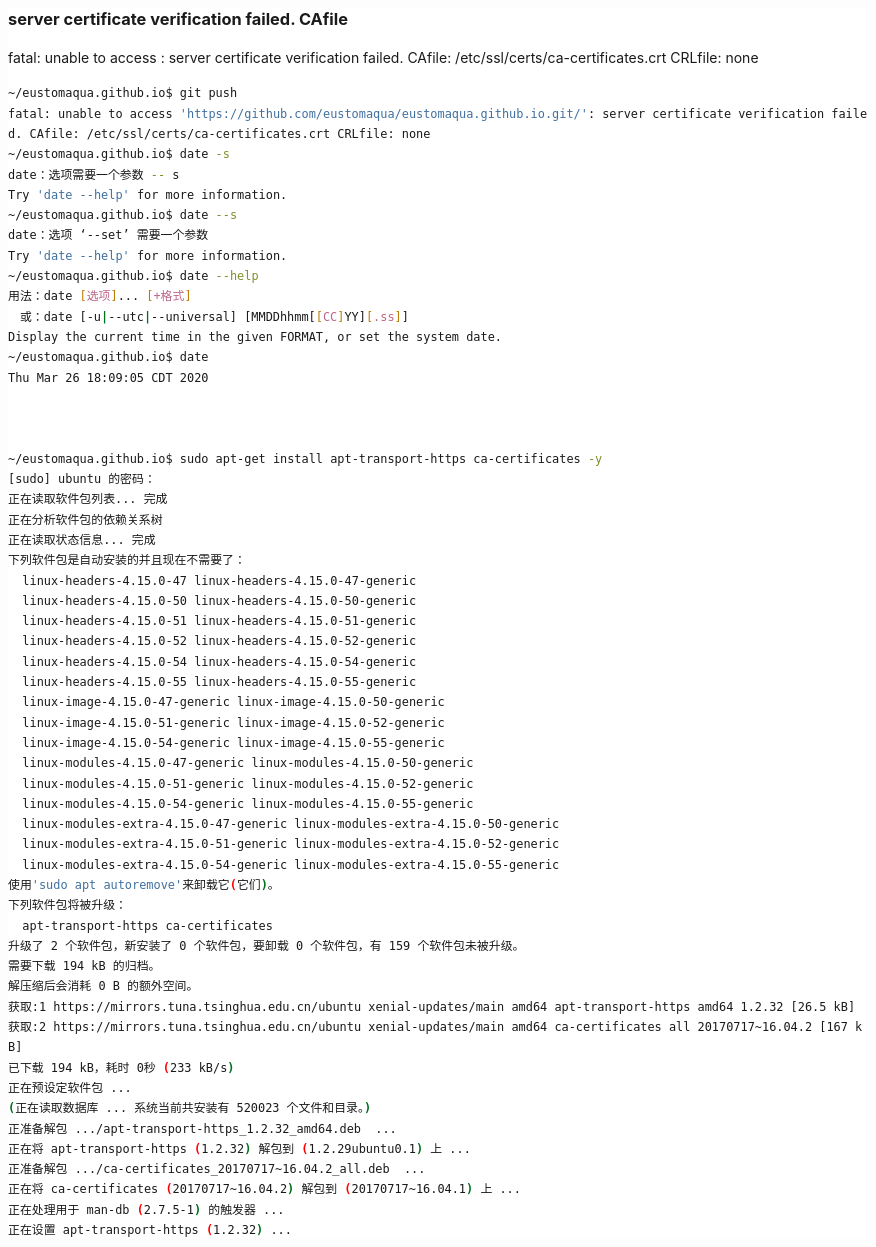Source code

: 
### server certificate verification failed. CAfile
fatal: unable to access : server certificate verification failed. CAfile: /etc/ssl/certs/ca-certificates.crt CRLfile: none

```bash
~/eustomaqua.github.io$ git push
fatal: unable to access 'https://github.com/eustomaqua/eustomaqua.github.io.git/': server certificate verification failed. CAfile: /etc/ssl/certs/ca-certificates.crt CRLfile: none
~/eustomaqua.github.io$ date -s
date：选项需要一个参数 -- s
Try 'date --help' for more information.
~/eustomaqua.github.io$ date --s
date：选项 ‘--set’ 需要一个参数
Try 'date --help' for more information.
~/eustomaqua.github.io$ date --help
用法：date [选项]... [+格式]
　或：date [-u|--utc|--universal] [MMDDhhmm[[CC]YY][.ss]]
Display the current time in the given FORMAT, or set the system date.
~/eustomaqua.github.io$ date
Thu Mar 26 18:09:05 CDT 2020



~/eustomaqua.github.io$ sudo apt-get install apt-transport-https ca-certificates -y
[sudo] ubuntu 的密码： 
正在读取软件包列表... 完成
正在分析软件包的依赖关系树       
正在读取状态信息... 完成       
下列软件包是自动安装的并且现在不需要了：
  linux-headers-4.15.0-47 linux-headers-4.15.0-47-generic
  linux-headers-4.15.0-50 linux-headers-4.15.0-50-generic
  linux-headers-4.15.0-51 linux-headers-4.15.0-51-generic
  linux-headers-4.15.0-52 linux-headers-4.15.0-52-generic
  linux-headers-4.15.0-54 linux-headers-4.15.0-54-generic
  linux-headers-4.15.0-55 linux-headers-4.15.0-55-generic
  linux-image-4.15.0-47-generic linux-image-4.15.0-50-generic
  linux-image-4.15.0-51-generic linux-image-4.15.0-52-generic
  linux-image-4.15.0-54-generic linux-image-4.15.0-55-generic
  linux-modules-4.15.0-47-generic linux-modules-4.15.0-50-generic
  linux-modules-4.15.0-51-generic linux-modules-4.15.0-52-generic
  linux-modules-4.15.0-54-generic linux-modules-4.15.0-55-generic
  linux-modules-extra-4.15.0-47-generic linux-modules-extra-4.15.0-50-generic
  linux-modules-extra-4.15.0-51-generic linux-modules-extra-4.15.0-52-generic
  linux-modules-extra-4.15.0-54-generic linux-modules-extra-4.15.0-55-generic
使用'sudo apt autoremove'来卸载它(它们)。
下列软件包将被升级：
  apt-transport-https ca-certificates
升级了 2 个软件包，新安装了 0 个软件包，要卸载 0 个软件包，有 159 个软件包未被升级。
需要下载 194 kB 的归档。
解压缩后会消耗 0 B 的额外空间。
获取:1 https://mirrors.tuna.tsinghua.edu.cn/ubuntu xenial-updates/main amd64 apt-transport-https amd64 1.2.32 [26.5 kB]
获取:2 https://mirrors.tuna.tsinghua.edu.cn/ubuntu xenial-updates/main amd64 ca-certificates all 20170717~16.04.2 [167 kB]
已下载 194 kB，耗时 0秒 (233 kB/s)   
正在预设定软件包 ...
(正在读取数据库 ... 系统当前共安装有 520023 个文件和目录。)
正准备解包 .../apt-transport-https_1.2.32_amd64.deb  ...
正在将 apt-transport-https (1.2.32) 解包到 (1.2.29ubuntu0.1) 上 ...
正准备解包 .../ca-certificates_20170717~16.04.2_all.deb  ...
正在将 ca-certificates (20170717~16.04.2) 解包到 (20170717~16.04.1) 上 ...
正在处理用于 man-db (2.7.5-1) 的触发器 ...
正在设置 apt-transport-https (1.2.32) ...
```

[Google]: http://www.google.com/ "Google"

What is being asked: Using the data above, return each line that includes the word "unable".

Expected output:
fatal: unable to access : server certificate verification failed. CAfile: /etc/ssl/certs/ca-certificates.crt CRLfile: none
fatal: unable to access 'https://github.com/eustomaqua/eustomaqua.github.io.git/': server certificate verification failed. CAfile: /etc/ssl/certs/ca-certificates.crt CRLfile: none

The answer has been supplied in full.